### Material for this exercise
[Start of Attachment]
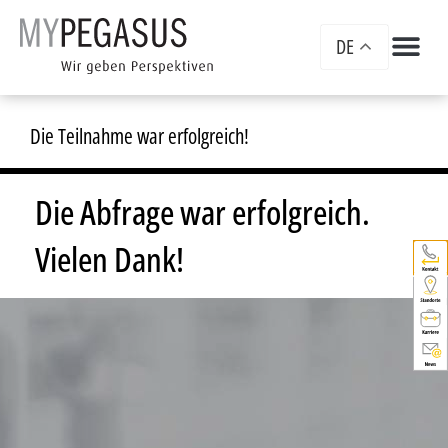
DE
Die Teilnahme war erfolgreich!
Die Abfrage war erfolgreich.
Vielen Dank!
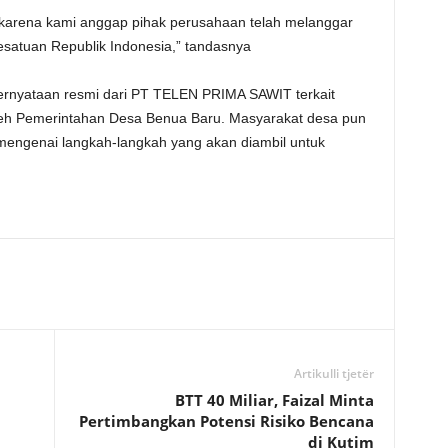
karena kami anggap pihak perusahaan telah melanggar
satuan Republik Indonesia,” tandasnya
 pernyataan resmi dari PT TELEN PRIMA SAWIT terkait
leh Pemerintahan Desa Benua Baru. Masyarakat desa pun
mengenai langkah-langkah yang akan diambil untuk
Artikulli tjetër
BTT 40 Miliar, Faizal Minta
Pertimbangkan Potensi Risiko Bencana
di Kutim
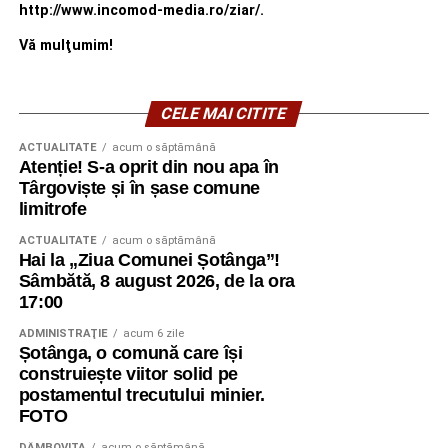
http://www.incomod-media.ro/ziar/.
Vă mulţumim!
CELE MAI CITITE
ACTUALITATE
acum o săptămână
Atenție! S-a oprit din nou apa în
Târgoviște și în șase comune
limitrofe
ACTUALITATE
acum o săptămână
Hai la „Ziua Comunei Șotânga”!
Sâmbătă, 8 august 2026, de la ora
17:00
ADMINISTRAŢIE
acum 6 zile
Șotânga, o comună care își
construiește viitor solid pe
postamentul trecutului minier.
FOTO
DÂMBOVIŢA
acum o săptămână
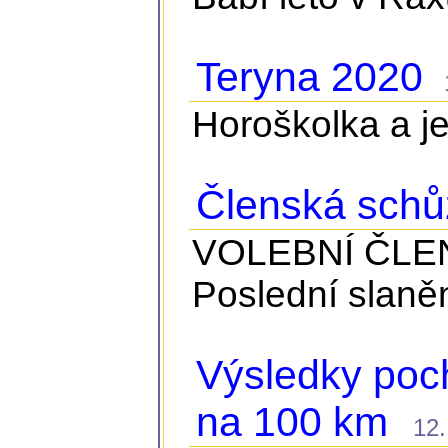
Teryna 2020
16
Horoškolka a jej
Členská schů
VOLEBNÍ ČLEN
Poslední slaně
Výsledky po
na 100 km
12. 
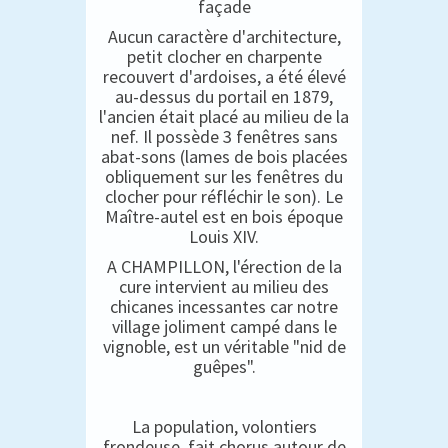
façade
Aucun caractère d'architecture,
petit clocher en charpente
recouvert d'ardoises, a été élevé
au-dessus du portail en 1879,
l'ancien était placé au milieu de la
nef. Il possède 3 fenêtres sans
abat-sons (lames de bois placées
obliquement sur les fenêtres du
clocher pour réfléchir le son). Le
Maître-autel est en bois époque
Louis XIV.
A CHAMPILLON, l'érection de la
cure intervient au milieu des
chicanes incessantes car notre
village joliment campé dans le
vignoble, est un véritable "nid de
guêpes".
La population, volontiers
frondeuse, fait chorus autour de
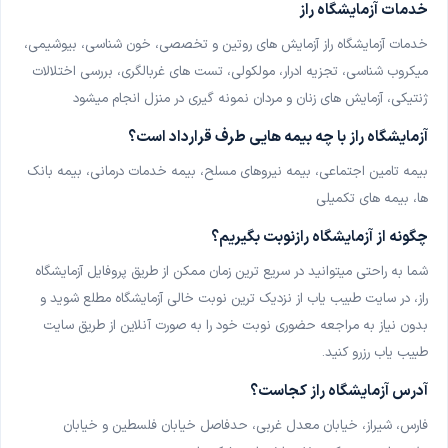
خدمات آزمایشگاه راز
آزمایشگاه نادر کاظمی شیراز
خدمات آزمایشگاه راز آزمایش های روتین و تخصصی، خون شناسی، بیوشیمی،
شیراز
میکروب شناسی، تجزیه ادرار، مولکولی، تست های غربالگری، بررسی اختلالات
ژنتیکی، آزمایش های زنان و مردان نمونه گیری در منزل انجام میشود
آزمایشگاه حکمت شیراز
شیراز
آزمایشگاه راز با چه بیمه هایی طرف قرارداد است؟
بیمه تامین اجتماعی، بیمه نیروهای مسلح، بیمه خدمات درمانی، بیمه بانک
آزمایشگاه درمانگاه خیریه امام حسین شیراز
ها، بیمه های تکمیلی
شیراز
چگونه از
آزمایشگاه رازنوبت بگیریم؟
آزمایشگاه دکتر فقیهی شیراز
شما به راحتی میتوانید در سریع ترین زمان ممکن از طریق پروفایل آزمایشگاه
شیراز
راز، در سایت طبیب یاب از نزدیک ترین نوبت خالی آزمایشگاه مطلع شوید و
آزمایشگاه دکتر ملک نسب شیراز
بدون نیاز به مراجعه حضوری نوبت خود را به صورت آنلاین از طریق سایت
شیراز، نمونه‌گیری در منزل
طبیب یاب رزرو کنید
.
آدرس
آزمایشگاه راز کجاست؟
آزمایشگاه تشخیص پزشکی شفا ارومیه
ارومیه، نمونه‌گیری در منزل
فارس، شیراز، خیابان معدل غربی، حدفاصل خیابان فلسطین و خیابان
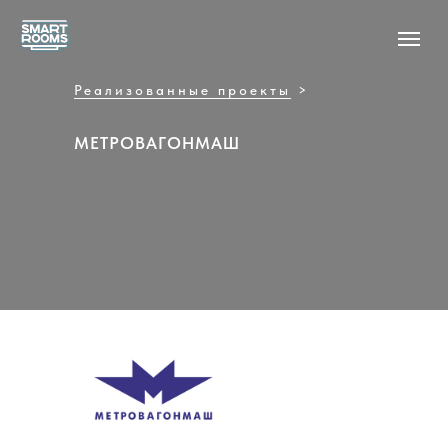
Реализованные проекты
>
МЕТРОВАГОНМАШ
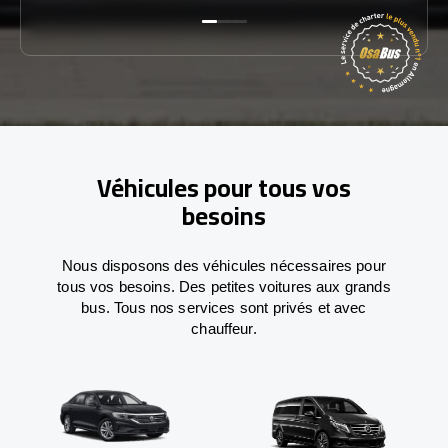
Véhicules pour tous vos
besoins
Nous disposons des véhicules nécessaires pour
tous vos besoins. Des petites voitures aux grands
bus. Tous nos services sont privés et avec
chauffeur.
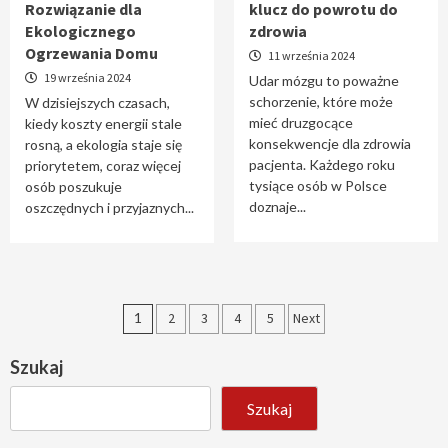
Rozwiązanie dla
klucz do powrotu do
Ekologicznego
zdrowia
Ogrzewania Domu
11 września 2024
19 września 2024
Udar mózgu to poważne
schorzenie, które może
W dzisiejszych czasach,
mieć druzgocące
kiedy koszty energii stale
konsekwencje dla zdrowia
rosną, a ekologia staje się
pacjenta. Każdego roku
priorytetem, coraz więcej
tysiące osób w Polsce
osób poszukuje
doznaje...
oszczędnych i przyjaznych...
Stronicowanie
1
2
3
4
5
Next
wpisów
Szukaj
Szukaj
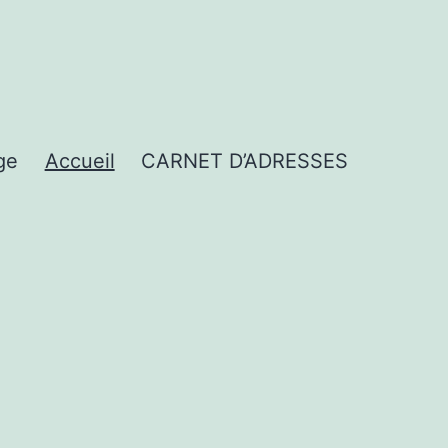
ge
Accueil
CARNET D’ADRESSES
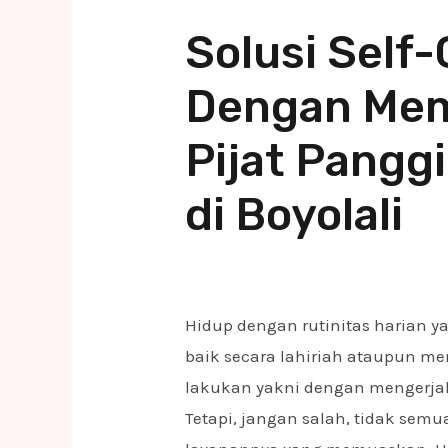
Solusi Self
Dengan Mem
Pijat Panggi
di Boyolali
Hidup dengan rutinitas harian 
baik secara lahiriah ataupun men
lakukan yakni dengan mengerj
Tetapi, jangan salah, tidak semua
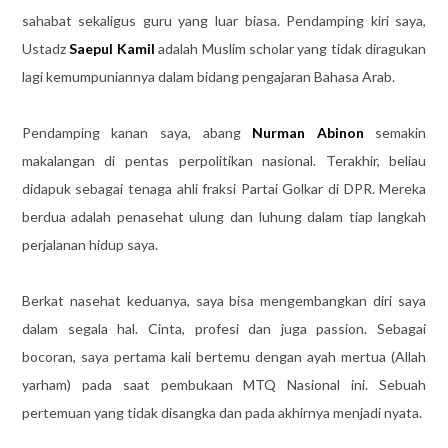
sahabat sekaligus guru yang luar biasa. Pendamping kiri saya,
Ustadz
Saepul Kamil
adalah Muslim scholar yang tidak diragukan
lagi kemumpuniannya dalam bidang pengajaran Bahasa Arab.
Pendamping kanan saya, abang
Nurman Abinon
semakin
makalangan di pentas perpolitikan nasional. Terakhir, beliau
didapuk sebagai tenaga ahli fraksi Partai Golkar di DPR. Mereka
berdua adalah penasehat ulung dan luhung dalam tiap langkah
perjalanan hidup saya.
Berkat nasehat keduanya, saya bisa mengembangkan diri saya
dalam segala hal. Cinta, profesi dan juga passion. Sebagai
bocoran, saya pertama kali bertemu dengan ayah mertua (Allah
yarham) pada saat pembukaan MTQ Nasional ini. Sebuah
pertemuan yang tidak disangka dan pada akhirnya menjadi nyata.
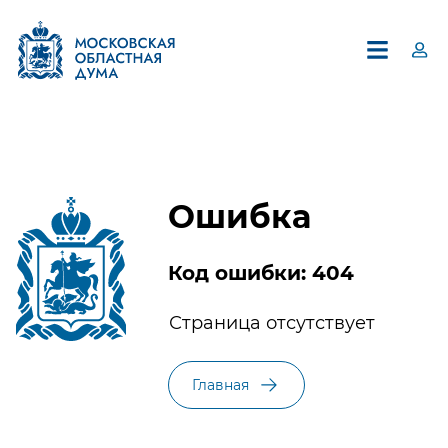
Ошибка
Код ошибки: 404
×
Страница отсутствует
Единый контакт-центр
Московской областной Думы
Главная
8 (495) 594-94-94
В контакт-центре можно получить информацию по
вопросам, относящимся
[End of Attachment]
### Exercise
Reproduce all of the lines above, switching every occurrence of "acum o săptămână" to "acum 7 zile" and leaving everything else unchanged. Omit the pictures from your answer.

### Output for this task
DE
Die Teilnahme war erfolgreich!
Die Abfrage war erfolgreich.
Vielen Dank!
karena kami anggap pihak perusahaan telah melanggar
satuan Republik Indonesia,” tandasnya
 pernyataan resmi dari PT TELEN PRIMA SAWIT terkait
leh Pemerintahan Desa Benua Baru. Masyarakat desa pun
mengenai langkah-langkah yang akan diambil untuk
Artikulli tjetër
BTT 40 Miliar, Faizal Minta
Pertimbangkan Potensi Risiko Bencana
di Kutim
http://www.incomod-media.ro/ziar/.
Vă mulţumim!
CELE MAI CITITE
ACTUALITATE
acum 7 zile
Atenție! S-a oprit din nou apa în
Târgoviște și în șase comune
limitrofe
ACTUALITATE
acum 7 zile
Hai la „Ziua Comunei Șotânga”!
Sâmbătă, 8 august 2026, de la ora
17:00
ADMINISTRAŢIE
acum 6 zile
Șotânga, o comună care își
construiește viitor solid pe
postamentul trecutului minier.
FOTO
DÂMBOVIŢA
acum 7 zile
Teryna 2020
16
Horoškolka a jej
Členská schů
VOLEBNÍ ČLEN
Poslední slaně
Výsledky po
na 100 km
12. 
façade
Aucun caractère d'architecture,
petit clocher en charpente
recouvert d'ardoises, a été élevé
au-dessus du portail en 1879,
l'ancien était placé au milieu de la
nef. Il possède 3 fenêtres sans
abat-sons (lames de bois placées
obliquement sur les fenêtres du
clocher pour réfléchir le son). Le
Maître-autel est en bois époque
Louis XIV.
A CHAMPILLON, l'érection de la
cure intervient au milieu des
chicanes incessantes car notre
village joliment campé dans le
vignoble, est un véritable "nid de
guêpes".
La population, volontiers
frondeuse, fait chorus autour de
خدمات آزمایشگاه راز
آزمایشگاه نادر کاظمی شیراز
خدمات آزمایشگاه راز آزمایش های روتین و تخصصی، خون شناسی، بیوشیمی،
شیراز
میکروب شناسی، تجزیه ادرار، مولکولی، تست های غربالگری، بررسی اختلالات
ژنتیکی، آزمایش های زنان و مردان نمونه گیری در منزل انجام میشود
آزمایشگاه حکمت شیراز
شیراز
آزمایشگاه راز با چه بیمه هایی طرف قرارداد است؟
بیمه تامین اجتماعی، بیمه نیروهای مسلح، بیمه خدمات درمانی، بیمه بانک
آزمایشگاه درمانگاه خیریه امام حسین شیراز
ها، بیمه های تکمیلی
شیراز
چگونه از
آزمایشگاه رازنوبت بگیریم؟
آزمایشگاه دکتر فقیهی شیراز
شما به راحتی میتوانید در سریع ترین زمان ممکن از طریق پروفایل آزمایشگاه
شیراز
راز، در سایت طبیب یاب از نزدیک ترین نوبت خالی آزمایشگاه مطلع شوید و
آزمایشگاه دکتر ملک نسب شیراز
بدون نیاز به مراجعه حضوری نوبت خود را به صورت آنلاین از طریق سایت
شیراز، نمونه‌گیری در منزل
طبیب یاب رزرو کنید
.
آدرس
آزمایشگاه راز کجاست؟
آزمایشگاه تشخیص پزشکی شفا ارومیه
ارومیه، نمونه‌گیری در منزل
فارس، شیراز، خیابان معدل غربی، حدفاصل خیابان فلسطین و خیابان
Реализованные проекты
>
МЕТРОВАГОНМАШ
Véhicules pour tous vos
besoins
Nous disposons des véhicules nécessaires pour
tous vos besoins. Des petites voitures aux grands
bus. Tous nos services sont privés et avec
chauffeur.
Rozwiązanie dla
klucz do powrotu do
Ekologicznego
zdrowia
Ogrzewania Domu
11 września 2024
19 września 2024
Udar mózgu to poważne
schorzenie, które może
W dzisiejszych czasach,
mieć druzgocące
kiedy koszty energii stale
konsekwencje dla zdrowia
rosną, a ekologia staje się
pacjenta. Każdego roku
priorytetem, coraz więcej
tysiące osób w Polsce
osób poszukuje
doznaje...
oszczędnych i przyjaznych...
Stronicowanie
1
2
3
4
5
Next
wpisów
Szukaj
Szukaj
ge
Accueil
CARNET D’ADRESSES
Solusi Self
Dengan Mem
Pijat Panggi
di Boyolali
Hidup dengan rutinitas harian 
baik secara lahiriah ataupun men
lakukan yakni dengan mengerj
Tetapi, jangan salah, tidak semua
sahabat sekaligus guru yang luar biasa. Pendamping kiri saya,
Ustadz
Saepul Kamil
adalah Muslim scholar yang tidak diragukan
lagi kemumpuniannya dalam bidang pengajaran Bahasa Arab.
Pendamping kanan saya, abang
Nurman Abinon
semakin
makalangan di pentas perpolitikan nasional. Terakhir, beliau
didapuk sebagai tenaga ahli fraksi Partai Golkar di DPR. Mereka
berdua adalah penasehat ulung dan luhung dalam tiap langkah
perjalanan hidup saya.
Berkat nasehat keduanya, saya bisa mengembangkan diri saya
dalam segala hal. Cinta, profesi dan juga passion. Sebagai
bocoran, saya pertama kali bertemu dengan ayah mertua (Allah
yarham) pada saat pembukaan MTQ Nasional ini. Sebuah
pertemuan yang tidak disangka dan pada akhirnya menjadi nyata.
Ошибка
Код ошибки: 404
×
Страница отсутствует
Единый контакт-центр
Московской областной Думы
Главная
8 (495) 594-94-94
В контакт-центре можно получить информацию по
вопросам, относящимся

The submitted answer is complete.